» Requirement:
Rewrite the part of the records running from their start through the line containing "d på lagerførte", changing "handlekurv" to "handlevogn" and keeping everything else unchanged. Leave the pictures out of your answer.

[Data extracts — start]

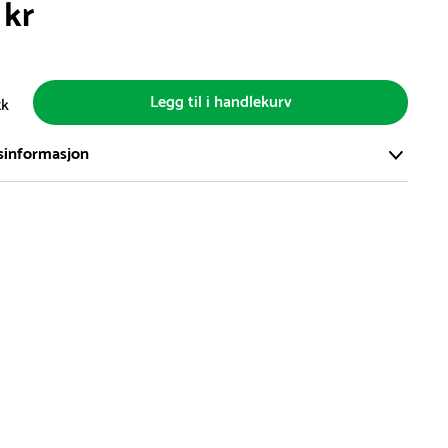
 kr
Legg til i handlekurv
tk
sinformasjon
ort og effektivt lager i Skanderborg, Danmark - på ca. 6000
, med mer enn 5000 produkter klare for levering.
d på lagerførte varer er normalt 5-7 virkedager.
d på spesialvarer og bestillingsvarer vil variere. Kontakt gjerne
for å få oppgitt forventet leveringstid.
hvor en vare er i rest, vil vår kundeservice kontakte deg via e-
elefon, med informasjon om forventet leveringstid.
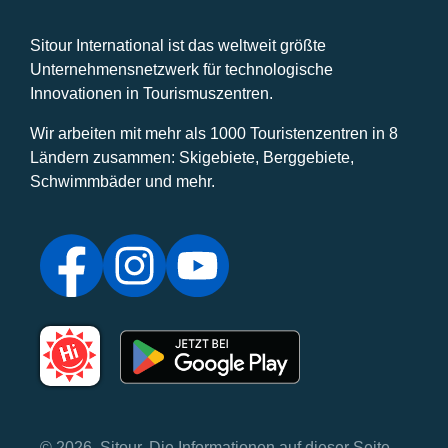
Sitour International ist das weltweit größte
Unternehmensnetzwerk für technologische
Innovationen in Tourismuszentren.
Wir arbeiten mit mehr als 1000 Touristenzentren in 8
Ländern zusammen: Skigebiete, Berggebiete,
Schwimmbäder und mehr.
© 2026, Sitour. Die Informationen auf dieser Seite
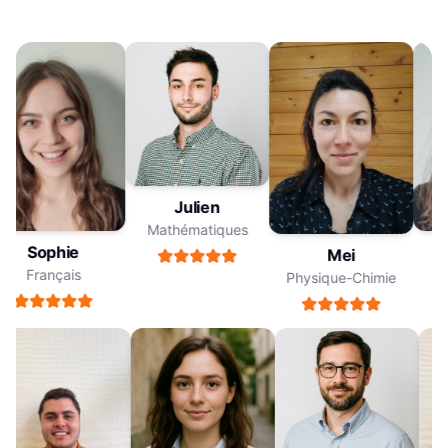
Julien
Mathématiques
Sophie
Mei
Français
Physique-Chimie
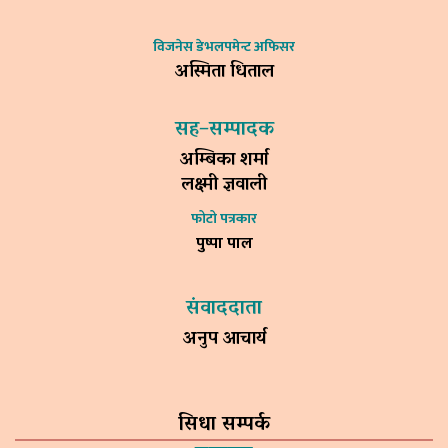
विजनेस डेभलपमेन्ट अफिसर
अस्मिता धिताल
सह–सम्पादक
अम्बिका शर्मा
लक्ष्मी ज्ञवाली
फोटो पत्रकार
पुष्पा पाल
संवाददाता
अनुप आचार्य
सिधा सम्पर्क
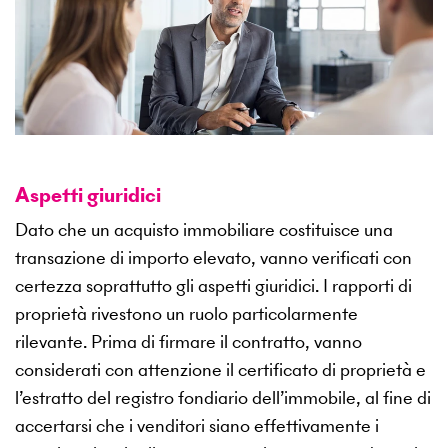
Aspetti giuridici
Dato che un acquisto immobiliare costituisce una
transazione di importo elevato, vanno verificati con
certezza soprattutto gli aspetti giuridici. I rapporti di
proprietà rivestono un ruolo particolarmente
rilevante. Prima di firmare il contratto, vanno
considerati con attenzione il certificato di proprietà e
l’estratto del registro fondiario dell’immobile, al fine di
accertarsi che i venditori siano effettivamente i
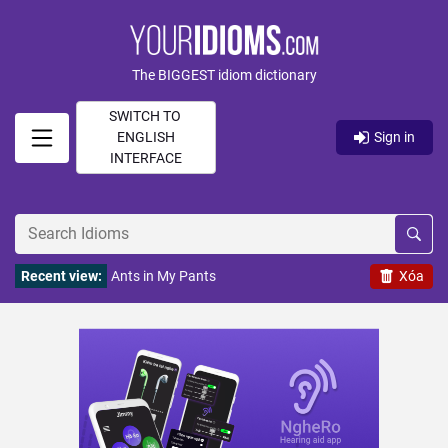
The BIGGEST idiom dictionary
SWITCH TO
ENGLISH
Sign in
INTERFACE
Recent view:
Ants in My Pants
Xóa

[Data extracts — finish]

» Response area:
 kr
Legg til i handlevogn
tk
sinformasjon
ort og effektivt lager i Skanderborg, Danmark - på ca. 6000
, med mer enn 5000 produkter klare for levering.
d på lagerførte varer er normalt 5-7 virkedager.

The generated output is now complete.